Find every line in the records below that contains the word "Reading", and copy each of those lines in full.

====== EXERCISE MATERIALS

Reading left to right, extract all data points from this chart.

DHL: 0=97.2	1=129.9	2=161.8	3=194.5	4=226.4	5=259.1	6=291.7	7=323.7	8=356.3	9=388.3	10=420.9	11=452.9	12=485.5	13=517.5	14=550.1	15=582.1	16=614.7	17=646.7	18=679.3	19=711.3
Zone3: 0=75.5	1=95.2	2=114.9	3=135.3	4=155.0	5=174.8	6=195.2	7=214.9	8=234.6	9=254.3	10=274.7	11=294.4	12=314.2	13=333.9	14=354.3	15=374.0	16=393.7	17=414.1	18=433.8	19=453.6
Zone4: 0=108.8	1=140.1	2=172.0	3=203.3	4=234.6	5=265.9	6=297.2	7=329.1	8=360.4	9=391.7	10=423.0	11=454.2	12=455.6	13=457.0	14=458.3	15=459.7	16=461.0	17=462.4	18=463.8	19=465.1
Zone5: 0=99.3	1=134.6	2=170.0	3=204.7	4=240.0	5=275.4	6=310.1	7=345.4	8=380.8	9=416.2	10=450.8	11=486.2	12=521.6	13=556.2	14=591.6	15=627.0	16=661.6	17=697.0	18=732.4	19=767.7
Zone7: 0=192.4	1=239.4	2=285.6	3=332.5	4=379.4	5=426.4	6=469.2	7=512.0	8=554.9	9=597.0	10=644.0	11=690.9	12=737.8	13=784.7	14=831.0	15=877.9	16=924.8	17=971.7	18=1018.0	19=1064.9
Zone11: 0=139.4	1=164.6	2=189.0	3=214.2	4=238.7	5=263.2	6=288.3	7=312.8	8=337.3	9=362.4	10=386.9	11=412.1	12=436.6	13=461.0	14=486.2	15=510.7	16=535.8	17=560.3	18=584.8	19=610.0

============
====== EXERCISE MATERIALS

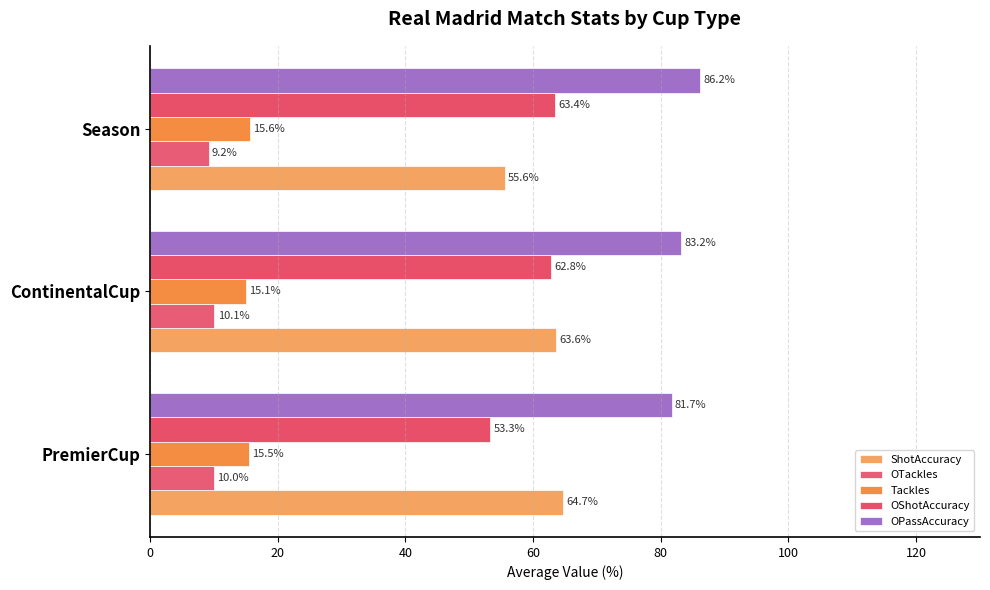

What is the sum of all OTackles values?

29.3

============

*ANSWER FOR THIS EXERCISE*.
Reading left to right, extract all data points from this chart.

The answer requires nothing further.